La Syrie traverse une période critique de son histoire, marquée par le renversement de Bachar el-Assad après plus d’une décennie de guerre civile. Cette chute, fruit d’un enchevêtrement d’acteurs locaux et internationaux, a laissé place à une nouvelle figure controversée : Khaled al-Nouri, ancien cadre de Daech, qui affirme avoir renié son passé et se présente comme le garant d’un avenir stable pour le pays. Cette transition inattendue soulève de nombreuses interrogations : la Syrie est-elle sur le chemin d’une réconciliation durable, ou court-elle le risque de devenir une nouvelle Libye ou un nouvel Afghanistan ?

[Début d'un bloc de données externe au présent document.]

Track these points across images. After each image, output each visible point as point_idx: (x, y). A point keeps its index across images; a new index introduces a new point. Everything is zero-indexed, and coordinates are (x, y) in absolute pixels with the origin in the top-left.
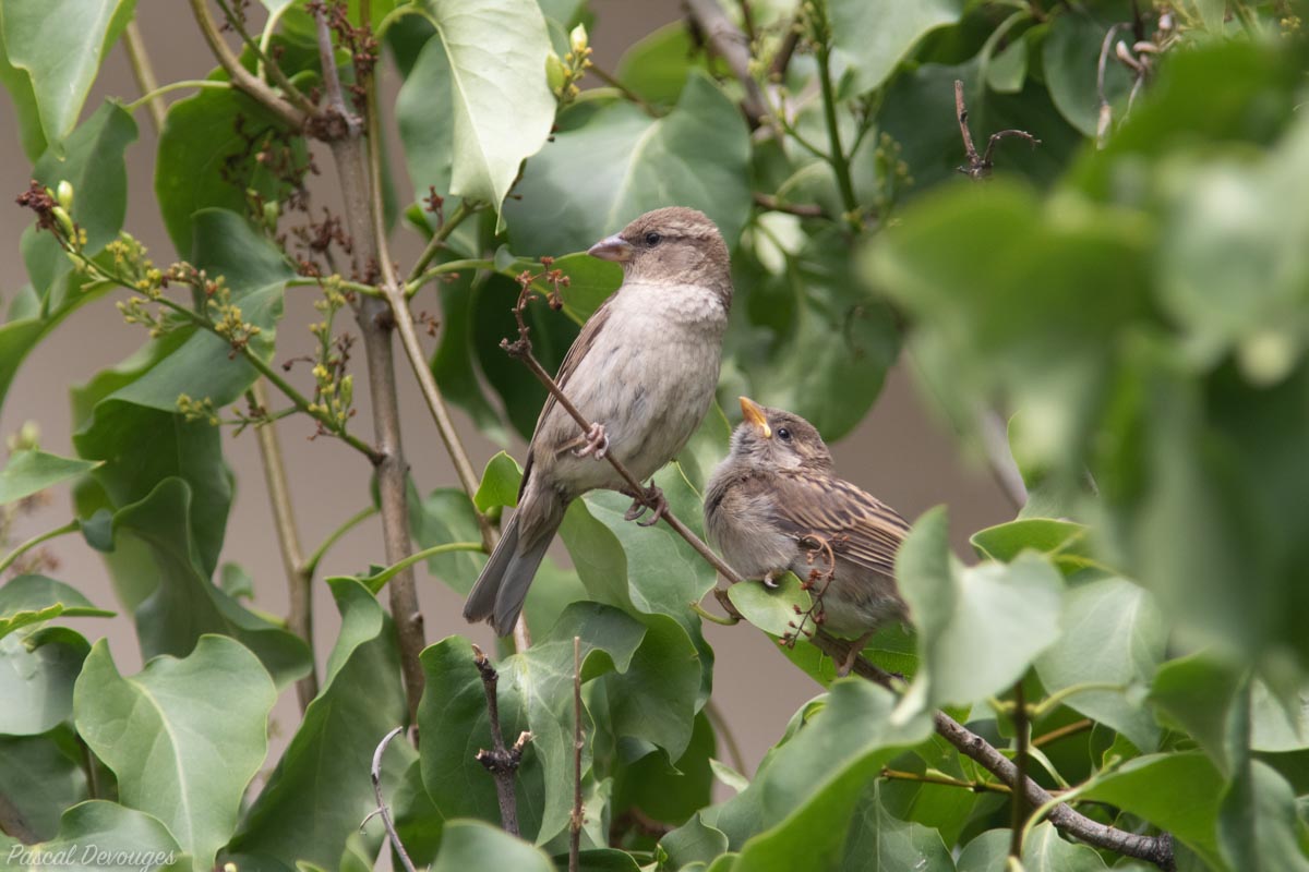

Depuis 2011, la Syrie est le théâtre d’un conflit complexe, déclenché par des manifestations contre le régime autoritaire de Bachar el-Assad. La militarisation du soulèvement, combinée à l’émergence de groupes jihadistes tels que Daech, a plongé le pays dans un chaos sans précédent. La victoire militaire d’al-Nouri, s’appuyant sur des alliances fluctuantes et un discours de rédemption, a mis fin au règne de Bachar el-Assad, mais non aux divisions profondes qui fracturent la société syrienne.
L’ascension de Khaled al-Nouri redessine les cartes de la géopolitique syrienne. Si son discours prône la réconciliation, son passé suscite méfiance et critiques. Cette situation rappelle les dynamiques post-Kadhafi en Libye, où l’effondrement du régime a laissé place à des luttes de pouvoir soutenues par des acteurs étrangers aux intérêts divergents. En Syrie, ces intérêts sont tout aussi complexes : la Russie, après avoir soutenu Bachar el-Assad, pourrait chercher à maintenir une influence stratégique dans le pays, mais son alliance avec al-Nouri reste incertaine. L’Iran, qui a investi lourdement dans la préservation du régime Assad, risque de perdre une partie de son poids face à ce nouvel ordre. La Turquie surveille de près les ambitions kurdes, et toute recomposition politique devra prendre en compte ses préoccupations sécuritaires. Les États-Unis et l’Occident, focalisés sur la lutte contre le terrorisme, hésitent à soutenir un homme dont les liens passés avec Daech sont encore frais dans les mémoires.
La prise de pouvoir de Khaled al-Nouri pourrait mener la Syrie vers une instabilité chronique si les conditions suivantes ne sont pas remplies : un véritable consensus politique, sans inclusion des différents acteurs syriens, le risque d’un retour à la violence est élevé. Un encadrement international clair, car l’absence d’une stratégie commune entre les puissances étrangères risque d’alimenter les tensions, comme cela a été observé en Libye. Une réhabilitation crédible, puisque le passé de Khaled al-Nouri reste un obstacle majeur à sa légitimité. Toute tentative de stabilisation devra s’accompagner d’une clarification sur son rôle dans le conflit syrien. La comparaison avec l’Afghanistan est également pertinente. Comme les talibans, al-Nouri pourrait chercher à réintégrer des anciens jihadistes dans son administration, ce qui soulèverait des préoccupations sécuritaires à l’échelle mondiale.
La Syrie, à ce carrefour historique, illustre une fois de plus la complexité des transitions post-conflit. Khaled al-Nouri, en dépit de son discours de rédemption, incarne une figure controversée qui polarise tant au niveau national qu’international. Si les puissances mondiales et régionales ne parviennent pas à aligner leurs efforts pour stabiliser le pays, la Syrie risque de sombrer dans un cycle de violence et de fragmentation, rappelant tragiquement la trajectoire de la Libye ou de l’Afghanistan. Pourtant, une opportunité existe : celle d’un dialogue inclusif, d’une reconstruction institutionnelle sérieuse, et d’un encadrement international cohérent. Seule une telle approche pourrait transformer cette période de transition en un véritable tournant pour la Syrie et éviter qu’elle ne devienne un nouvel exemple des échecs des interventions internationales.